## ASSIGNMENT
Tally the lines below that include the string "para". Reply with the total only.
++++ GIVEN ENTRIES
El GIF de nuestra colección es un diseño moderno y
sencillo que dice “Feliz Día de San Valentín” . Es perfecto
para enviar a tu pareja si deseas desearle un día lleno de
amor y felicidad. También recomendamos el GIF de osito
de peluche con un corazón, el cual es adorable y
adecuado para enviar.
++++++++
## ANSWER FOR THE TASK
2